◆ **ASSIGNED TASK**:
For this exercise, reproduce the entries below exactly, but only from the line containing "FIGURE 3 | Analysis" through the line containing "Fig. 3. Estimated", both included.

◆ **THE DATA**:
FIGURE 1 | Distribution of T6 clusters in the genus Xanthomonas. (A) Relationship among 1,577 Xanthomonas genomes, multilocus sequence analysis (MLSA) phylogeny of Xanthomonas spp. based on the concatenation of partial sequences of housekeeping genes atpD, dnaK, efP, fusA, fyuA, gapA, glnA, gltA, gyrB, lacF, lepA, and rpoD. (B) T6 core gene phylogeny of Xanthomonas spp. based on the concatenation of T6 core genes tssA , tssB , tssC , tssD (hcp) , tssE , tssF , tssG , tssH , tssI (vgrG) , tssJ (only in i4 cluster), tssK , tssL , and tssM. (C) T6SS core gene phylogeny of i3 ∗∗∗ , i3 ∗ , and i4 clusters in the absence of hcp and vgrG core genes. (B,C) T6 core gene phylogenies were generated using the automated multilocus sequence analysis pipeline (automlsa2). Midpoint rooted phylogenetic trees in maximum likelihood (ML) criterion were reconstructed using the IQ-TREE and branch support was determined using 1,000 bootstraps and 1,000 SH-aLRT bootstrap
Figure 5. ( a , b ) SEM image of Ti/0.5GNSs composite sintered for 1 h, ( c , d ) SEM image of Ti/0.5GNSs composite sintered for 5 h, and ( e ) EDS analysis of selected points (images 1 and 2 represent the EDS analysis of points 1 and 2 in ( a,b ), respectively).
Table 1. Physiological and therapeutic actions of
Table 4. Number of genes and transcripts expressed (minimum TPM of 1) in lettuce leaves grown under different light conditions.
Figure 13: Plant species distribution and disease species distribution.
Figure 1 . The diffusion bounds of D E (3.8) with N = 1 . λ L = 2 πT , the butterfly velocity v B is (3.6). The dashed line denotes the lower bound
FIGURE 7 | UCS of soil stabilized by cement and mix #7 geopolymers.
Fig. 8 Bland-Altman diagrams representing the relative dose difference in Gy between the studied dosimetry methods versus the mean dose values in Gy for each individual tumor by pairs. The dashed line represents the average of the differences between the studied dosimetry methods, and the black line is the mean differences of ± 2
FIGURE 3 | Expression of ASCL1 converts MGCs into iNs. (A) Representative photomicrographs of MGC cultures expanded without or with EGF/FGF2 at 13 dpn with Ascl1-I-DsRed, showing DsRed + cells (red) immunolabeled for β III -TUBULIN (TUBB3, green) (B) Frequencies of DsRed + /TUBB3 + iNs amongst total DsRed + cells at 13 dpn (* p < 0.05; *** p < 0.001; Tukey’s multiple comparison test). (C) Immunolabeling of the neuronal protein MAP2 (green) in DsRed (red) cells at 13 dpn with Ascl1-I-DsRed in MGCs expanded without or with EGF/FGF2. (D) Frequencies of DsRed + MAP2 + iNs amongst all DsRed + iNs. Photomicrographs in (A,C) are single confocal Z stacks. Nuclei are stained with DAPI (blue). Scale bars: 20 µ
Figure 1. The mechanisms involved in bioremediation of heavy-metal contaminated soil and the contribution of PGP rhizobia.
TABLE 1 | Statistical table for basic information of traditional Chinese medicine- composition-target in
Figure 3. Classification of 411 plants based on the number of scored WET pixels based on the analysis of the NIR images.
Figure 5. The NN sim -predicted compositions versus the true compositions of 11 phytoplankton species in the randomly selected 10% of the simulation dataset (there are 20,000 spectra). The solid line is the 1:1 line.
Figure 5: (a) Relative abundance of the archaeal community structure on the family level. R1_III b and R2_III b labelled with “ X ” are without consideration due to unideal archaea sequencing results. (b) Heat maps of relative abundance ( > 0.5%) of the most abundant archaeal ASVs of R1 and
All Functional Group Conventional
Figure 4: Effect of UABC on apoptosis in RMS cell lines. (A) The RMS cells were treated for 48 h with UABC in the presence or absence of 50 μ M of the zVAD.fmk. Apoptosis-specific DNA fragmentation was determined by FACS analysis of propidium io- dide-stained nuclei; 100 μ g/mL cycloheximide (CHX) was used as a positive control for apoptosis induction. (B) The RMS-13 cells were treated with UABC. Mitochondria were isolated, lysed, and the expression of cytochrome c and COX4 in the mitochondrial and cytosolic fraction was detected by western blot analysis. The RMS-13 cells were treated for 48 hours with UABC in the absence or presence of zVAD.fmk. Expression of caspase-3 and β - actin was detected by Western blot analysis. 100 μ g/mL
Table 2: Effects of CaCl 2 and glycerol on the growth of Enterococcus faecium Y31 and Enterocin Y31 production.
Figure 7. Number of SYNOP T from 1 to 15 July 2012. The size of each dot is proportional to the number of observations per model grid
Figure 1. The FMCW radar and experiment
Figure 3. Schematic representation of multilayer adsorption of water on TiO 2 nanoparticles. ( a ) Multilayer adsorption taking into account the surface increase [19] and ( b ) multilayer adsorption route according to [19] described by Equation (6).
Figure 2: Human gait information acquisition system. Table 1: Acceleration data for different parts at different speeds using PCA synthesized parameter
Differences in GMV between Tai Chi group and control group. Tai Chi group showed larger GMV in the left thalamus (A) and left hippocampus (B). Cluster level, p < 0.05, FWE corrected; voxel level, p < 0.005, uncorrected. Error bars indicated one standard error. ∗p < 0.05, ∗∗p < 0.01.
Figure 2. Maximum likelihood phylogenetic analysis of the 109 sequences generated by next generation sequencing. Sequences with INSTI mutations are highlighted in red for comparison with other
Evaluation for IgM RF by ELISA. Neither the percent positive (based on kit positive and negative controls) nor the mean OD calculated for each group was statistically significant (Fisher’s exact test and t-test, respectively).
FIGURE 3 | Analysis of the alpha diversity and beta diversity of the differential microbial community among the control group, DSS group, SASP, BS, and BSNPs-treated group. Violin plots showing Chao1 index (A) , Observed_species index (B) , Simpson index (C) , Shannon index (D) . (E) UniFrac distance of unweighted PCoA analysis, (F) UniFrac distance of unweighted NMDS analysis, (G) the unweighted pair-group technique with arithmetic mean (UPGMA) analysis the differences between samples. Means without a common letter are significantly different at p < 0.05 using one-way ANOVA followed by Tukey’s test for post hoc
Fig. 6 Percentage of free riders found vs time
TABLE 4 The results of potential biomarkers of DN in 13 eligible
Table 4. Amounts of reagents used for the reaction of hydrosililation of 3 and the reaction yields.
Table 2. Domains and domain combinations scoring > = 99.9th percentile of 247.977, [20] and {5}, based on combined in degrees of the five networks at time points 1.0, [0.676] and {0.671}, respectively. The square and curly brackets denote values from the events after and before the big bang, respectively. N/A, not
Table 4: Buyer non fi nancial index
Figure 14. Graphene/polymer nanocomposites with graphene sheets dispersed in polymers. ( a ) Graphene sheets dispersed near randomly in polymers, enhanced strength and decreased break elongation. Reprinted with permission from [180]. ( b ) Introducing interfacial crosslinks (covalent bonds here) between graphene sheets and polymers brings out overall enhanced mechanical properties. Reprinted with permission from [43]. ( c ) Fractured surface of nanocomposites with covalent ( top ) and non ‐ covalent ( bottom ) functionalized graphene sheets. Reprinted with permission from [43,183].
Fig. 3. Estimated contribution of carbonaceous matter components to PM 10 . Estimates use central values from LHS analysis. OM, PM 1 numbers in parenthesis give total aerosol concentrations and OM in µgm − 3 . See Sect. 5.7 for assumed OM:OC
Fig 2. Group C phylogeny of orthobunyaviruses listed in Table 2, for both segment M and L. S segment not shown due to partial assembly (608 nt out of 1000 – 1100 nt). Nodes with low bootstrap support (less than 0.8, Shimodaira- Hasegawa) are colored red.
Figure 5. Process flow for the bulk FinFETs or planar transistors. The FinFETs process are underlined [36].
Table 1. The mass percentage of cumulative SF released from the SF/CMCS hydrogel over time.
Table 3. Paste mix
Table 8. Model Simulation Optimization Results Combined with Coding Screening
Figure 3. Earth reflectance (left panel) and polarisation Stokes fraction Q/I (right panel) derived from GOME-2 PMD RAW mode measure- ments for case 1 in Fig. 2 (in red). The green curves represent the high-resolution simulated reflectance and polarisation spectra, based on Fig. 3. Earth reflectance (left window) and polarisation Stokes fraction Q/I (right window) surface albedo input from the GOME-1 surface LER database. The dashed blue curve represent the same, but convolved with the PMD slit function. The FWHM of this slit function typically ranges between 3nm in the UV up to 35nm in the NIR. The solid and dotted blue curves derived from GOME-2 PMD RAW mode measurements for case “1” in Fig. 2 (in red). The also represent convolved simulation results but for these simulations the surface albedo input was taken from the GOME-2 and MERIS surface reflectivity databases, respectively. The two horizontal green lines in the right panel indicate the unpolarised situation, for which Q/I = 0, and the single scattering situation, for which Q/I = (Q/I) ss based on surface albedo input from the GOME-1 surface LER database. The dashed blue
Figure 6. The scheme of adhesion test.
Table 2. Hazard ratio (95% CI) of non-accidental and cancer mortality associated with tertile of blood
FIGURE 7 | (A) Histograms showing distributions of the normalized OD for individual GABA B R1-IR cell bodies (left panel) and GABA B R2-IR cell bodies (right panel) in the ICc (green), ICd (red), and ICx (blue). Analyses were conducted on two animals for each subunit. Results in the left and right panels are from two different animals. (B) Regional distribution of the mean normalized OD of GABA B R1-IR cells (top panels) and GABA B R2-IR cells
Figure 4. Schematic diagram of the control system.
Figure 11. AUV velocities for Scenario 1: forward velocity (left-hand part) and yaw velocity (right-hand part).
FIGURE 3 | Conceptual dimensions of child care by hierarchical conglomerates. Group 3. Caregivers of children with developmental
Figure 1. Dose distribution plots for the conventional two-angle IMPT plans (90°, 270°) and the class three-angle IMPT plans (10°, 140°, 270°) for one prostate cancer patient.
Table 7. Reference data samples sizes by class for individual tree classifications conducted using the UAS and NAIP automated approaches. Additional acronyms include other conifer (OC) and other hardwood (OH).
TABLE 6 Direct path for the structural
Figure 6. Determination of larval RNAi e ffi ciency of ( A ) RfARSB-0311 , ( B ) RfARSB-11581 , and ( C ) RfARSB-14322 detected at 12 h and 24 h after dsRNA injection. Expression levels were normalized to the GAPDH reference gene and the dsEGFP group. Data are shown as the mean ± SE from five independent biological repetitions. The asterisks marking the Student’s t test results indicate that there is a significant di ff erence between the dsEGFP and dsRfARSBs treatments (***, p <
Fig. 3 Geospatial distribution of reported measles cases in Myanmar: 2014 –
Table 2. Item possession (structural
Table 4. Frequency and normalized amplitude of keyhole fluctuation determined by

◆ **RESULT BELOW**:
FIGURE 3 | Analysis of the alpha diversity and beta diversity of the differential microbial community among the control group, DSS group, SASP, BS, and BSNPs-treated group. Violin plots showing Chao1 index (A) , Observed_species index (B) , Simpson index (C) , Shannon index (D) . (E) UniFrac distance of unweighted PCoA analysis, (F) UniFrac distance of unweighted NMDS analysis, (G) the unweighted pair-group technique with arithmetic mean (UPGMA) analysis the differences between samples. Means without a common letter are significantly different at p < 0.05 using one-way ANOVA followed by Tukey’s test for post hoc
Fig. 6 Percentage of free riders found vs time
TABLE 4 The results of potential biomarkers of DN in 13 eligible
Table 4. Amounts of reagents used for the reaction of hydrosililation of 3 and the reaction yields.
Table 2. Domains and domain combinations scoring > = 99.9th percentile of 247.977, [20] and {5}, based on combined in degrees of the five networks at time points 1.0, [0.676] and {0.671}, respectively. The square and curly brackets denote values from the events after and before the big bang, respectively. N/A, not
Table 4: Buyer non fi nancial index
Figure 14. Graphene/polymer nanocomposites with graphene sheets dispersed in polymers. ( a ) Graphene sheets dispersed near randomly in polymers, enhanced strength and decreased break elongation. Reprinted with permission from [180]. ( b ) Introducing interfacial crosslinks (covalent bonds here) between graphene sheets and polymers brings out overall enhanced mechanical properties. Reprinted with permission from [43]. ( c ) Fractured surface of nanocomposites with covalent ( top ) and non ‐ covalent ( bottom ) functionalized graphene sheets. Reprinted with permission from [43,183].
Fig. 3. Estimated contribution of carbonaceous matter components to PM 10 . Estimates use central values from LHS analysis. OM, PM 1 numbers in parenthesis give total aerosol concentrations and OM in µgm − 3 . See Sect. 5.7 for assumed OM:OC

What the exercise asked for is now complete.